Ich freue mich über dein Feedback.

Eine besinnliche Weihnachtszeit wünscht dir
Sigrun

Antwort geändert am 22.12.2023 um 15:04 Uhr
neu (39) schrieb daraufhin am 22.12.23 um 17:01:
Diese Antwort ist nur für eingeloggte Benutzer lesbar.

 GastIltis äußerte darauf am 18.01.24 um 18:37:
Liebe Sigi, ich bin gebürtiger Altmärker und Zeitzeuge. Natürlich waren die Amerikaner vor den Russen in der Altmark, danach kam die Altmark aber doch in russische Hände. So steht es ja auch im Zeitungsbericht. 
Übrigens haben die Amerikaner veranlasst, dass das Haus meiner Großtante im Nachbardorf angezündet worden ist, weil ihr Sohn eine Pistole im Schreibtisch aufbewahrt hatte. An die Rauchwolke kann ich mich heute noch erinnern.
LG von Gil.

 Saira ergänzte dazu am 18.01.24 um 19:31:
Lieber Gil,

mein Herz schmerzt, weil ich deine Erinnerungen als qualvoll erahnen kann.

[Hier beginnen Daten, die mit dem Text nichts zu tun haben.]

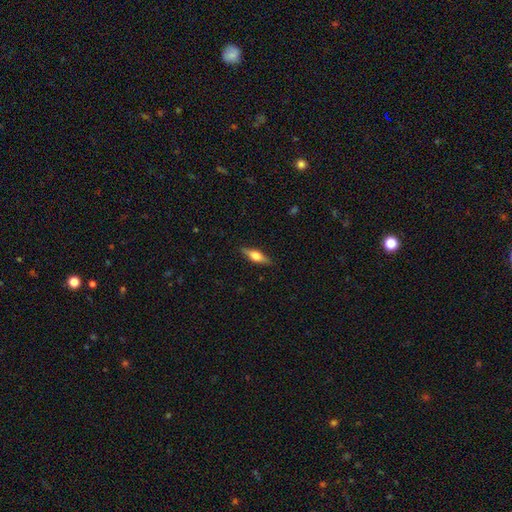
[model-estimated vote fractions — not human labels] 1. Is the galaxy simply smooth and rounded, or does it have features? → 54% featured or disk, 39% smooth, 6% star or artifact.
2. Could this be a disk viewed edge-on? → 95% yes, 5% no.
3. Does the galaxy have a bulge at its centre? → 91% rounded, 7% boxy, 2% none.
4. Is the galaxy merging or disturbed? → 87% none, 10% minor disturbance, 2% major disturbance, 1% merger.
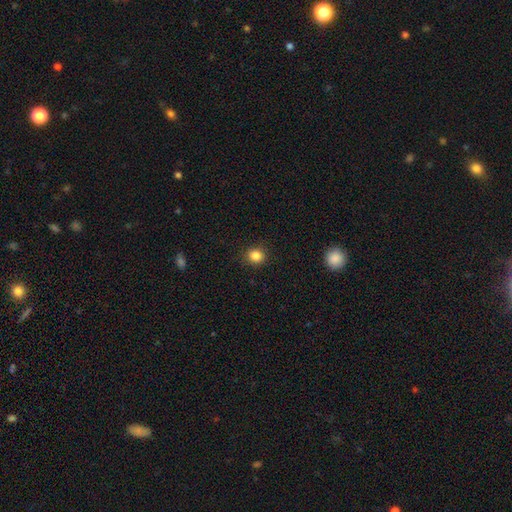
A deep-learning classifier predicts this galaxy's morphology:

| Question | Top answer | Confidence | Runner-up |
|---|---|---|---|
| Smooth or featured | smooth | 84% | star or artifact (11%) |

Niemand wird, wer in dieser Zeit nicht gelebt hat, diese traumatischen Ereignisse wirklich nachempfinden können. Es ist immer nur eine Ahnung.

Danke für deine Gedanken!

Herzlichst
Sigi

 diestelzie (22.12.23, 09:45)
Geschichten dieser Art gehören unter den Weihnachtsbaum, liebe Sigrun. Es sind ganz wertvolle Geschenke.

Liebe Grüße
Kerstin

 Saira meinte dazu am 22.12.23 um 15:01:
Liebe Kerstin,
 
ich danke dir und wünsche dir und deinen Lieben eine friedliche Weihnachtszeit.
 
Liebe Grüße
Sigrun

 willemswelt (22.12.23, 10:01)
eine schöne Geschichte,Sigrun-einen wohltuenden Tag für dich,Willem

 Saira meinte dazu am 22.12.23 um 15:02:
Lieber Willem,
 
ich freue mich, dass dir meine Erzählung gefällt.
 
Frohe und gesunde Weihnachtstage
wünscht dir, verbunden mit lieben Grüßen
Sigrun

 Teo (22.12.23, 10:14)
Ach Sigi, is dat schön geschrieben.
Selbst auf die Gefahr hin, dass unser grenzdebiler Schmutzfink mir wieder schleimerei vorwirft...wunderbar!
Begeisternde Grüße 
Teo

 Saira meinte dazu am 22.12.23 um 15:03:
Ach lieber Teo, ich bin traurig, weil du für eine Woche gesperrt wurdest. DU schleimst ganz sicher nicht! Da gibt es ganz andere.
 
Ich freue mich über deine Wertschätzung zu meiner Erzählung und danke dir!
 
Dir und deiner lieben Frau wünsche ich gesunde und glückliche Weihnachten!
 
Herzlichst
Sigi

 Tula (22.12.23, 23:14)
Hallo Sigi
Die Stadt meines Vaters - Greifswald - blieb auf ähnliche Weise verschont. Meine Oma allerdings versteckte sich mit ihren Kindern, also einschließlich meiner Mutter, auf dem Dachboden, als sie das Haus (in der Nähe von Torgau) plünderten. Vergewaltigungen standen leider auf der Tagesordnung, was nach den Verbrechen der Wehrmacht und SS an den Russen nicht ganz unverständlich war.
Meine wenigen Begegnungen mit russischen Soldaten in Kindheit, Jugend und Armeezeit waren alle eher positiv. Ihre Trunksucht berüchtigt. Mein Vater verriet mir, wie sich die Delegation des Betriebes bei offiziellen 'Freundschaftstreffen' gewissermaßen schützte: man stellte sich betrunkener als man eigentlich war. Denn nicht mitzutrinken gilt als Beleidigung. Wer nicht vorsichtig war, endete bei solchen Treffen schnell 'leblos' unter dem Tisch. Gegen die russische Leber kam kein Deutscher an.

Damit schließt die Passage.